→ **Source document**:
______
MuSE: Next Generation Speech Translation
The MuSE speech technology platform is the outcome of a number of research projects involving Prof. Julie Berndsen and the UCD CSI MUSTER research group over the last 5 years. The speech recognition components of the system were developed as part of the MUSTER project (an SFI Principal Investigator Award) and the speech synthesis components were developed in the context of an IBM funded IRCSET award. These components are now being further developed in the context of the Centre for Next Generation Localisation CSET CNGL). Speech Technology is a major component of the Integrated Language Technologies track within the CSET which has the aim of utilising the synergies between Machine Translation and Speech Technology to address access to multilingual digital content in a flexible way in a hands-busy eyes-busy scenario.
The Muster Speech Engine - MuSE - explicitly integrates linguistic information of varying granularity into the recognition and synthesis processes. This is achieved on the recognition side by applying machine learning techniques to extract phonetic features from the speech signal and by employing a constraint-based approach to phonological parsing which allows syllable and word structures to be identified in the feature data. On the synthesis side, phonetic features are used to enhance the current state-of-the-art synthesis technique where the synthesiser models both how sound is heard and how it is created.
Existing approaches use statistically dependent phone models which are sensitive to co-articulation, noise, speaker dialect and language. By using multiple levels of information of different granularity (e.g. features, phonemes, syllables, words), such limitations may be overcome. The Time Map Model used in the Speech Technology project combines a temporal interpretation of multilinear representations of features in a speech utterance together with a finite state model of syllable structure to deliver a novel constraint-based approach which utilises multiple sources of information.
MuSE was originally designed as an open-source platform consisting of tools which can be deployed in various contexts. There is significant interest in specific components of the platform (e.g. finite state toolkit among computational linguistics and for computational phonology and corpus linguistics work). The MUSTER project had a specific industry collaboration with IBM Dublin where it was possible to utlise some of the machine learning techniques in particular for other types of information detection. The CNGL has significant industry and international academic collaboration - SpeechStorm (an Irish-based SME) is the industry partners on the speech side. In addition to the Irish academic partners within the project, we have a collaboration with the University of Stuttgart and the University of Bonn in the area of speech synthesis in particular.
______
Transcribe the MuSE platform description above word for word, starting at "The Muster Speech" and continuing up to and including "it is created.".

→ **Data under study**:
______
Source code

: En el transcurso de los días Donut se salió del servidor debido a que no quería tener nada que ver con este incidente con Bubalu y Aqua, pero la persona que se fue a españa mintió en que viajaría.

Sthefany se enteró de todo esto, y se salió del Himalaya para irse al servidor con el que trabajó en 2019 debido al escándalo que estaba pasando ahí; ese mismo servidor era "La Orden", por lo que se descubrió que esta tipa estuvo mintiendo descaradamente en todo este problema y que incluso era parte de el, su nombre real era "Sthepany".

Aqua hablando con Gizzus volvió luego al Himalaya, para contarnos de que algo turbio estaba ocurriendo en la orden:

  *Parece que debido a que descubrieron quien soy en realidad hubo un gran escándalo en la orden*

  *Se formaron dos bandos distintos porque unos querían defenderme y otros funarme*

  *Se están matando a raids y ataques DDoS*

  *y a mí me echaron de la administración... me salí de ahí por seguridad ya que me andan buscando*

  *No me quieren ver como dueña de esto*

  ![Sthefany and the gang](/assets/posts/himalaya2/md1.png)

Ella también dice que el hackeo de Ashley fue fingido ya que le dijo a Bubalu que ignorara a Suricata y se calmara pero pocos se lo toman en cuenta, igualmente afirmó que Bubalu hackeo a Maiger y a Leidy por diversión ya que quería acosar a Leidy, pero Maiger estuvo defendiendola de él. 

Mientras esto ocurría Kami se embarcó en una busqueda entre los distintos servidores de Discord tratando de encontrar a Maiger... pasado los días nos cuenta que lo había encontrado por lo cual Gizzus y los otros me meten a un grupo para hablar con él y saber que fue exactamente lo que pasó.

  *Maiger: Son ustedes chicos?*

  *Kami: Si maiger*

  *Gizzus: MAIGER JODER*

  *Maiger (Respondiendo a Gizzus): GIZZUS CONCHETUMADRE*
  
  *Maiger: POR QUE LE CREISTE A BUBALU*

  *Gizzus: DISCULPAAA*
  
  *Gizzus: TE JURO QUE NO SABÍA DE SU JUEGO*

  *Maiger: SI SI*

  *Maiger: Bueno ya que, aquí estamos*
______
→ **Exercise output**:
The Muster Speech Engine - MuSE - explicitly integrates linguistic information of varying granularity into the recognition and synthesis processes. This is achieved on the recognition side by applying machine learning techniques to extract phonetic features from the speech signal and by employing a constraint-based approach to phonological parsing which allows syllable and word structures to be identified in the feature data. On the synthesis side, phonetic features are used to enhance the current state-of-the-art synthesis technique where the synthesiser models both how sound is heard and how it is created.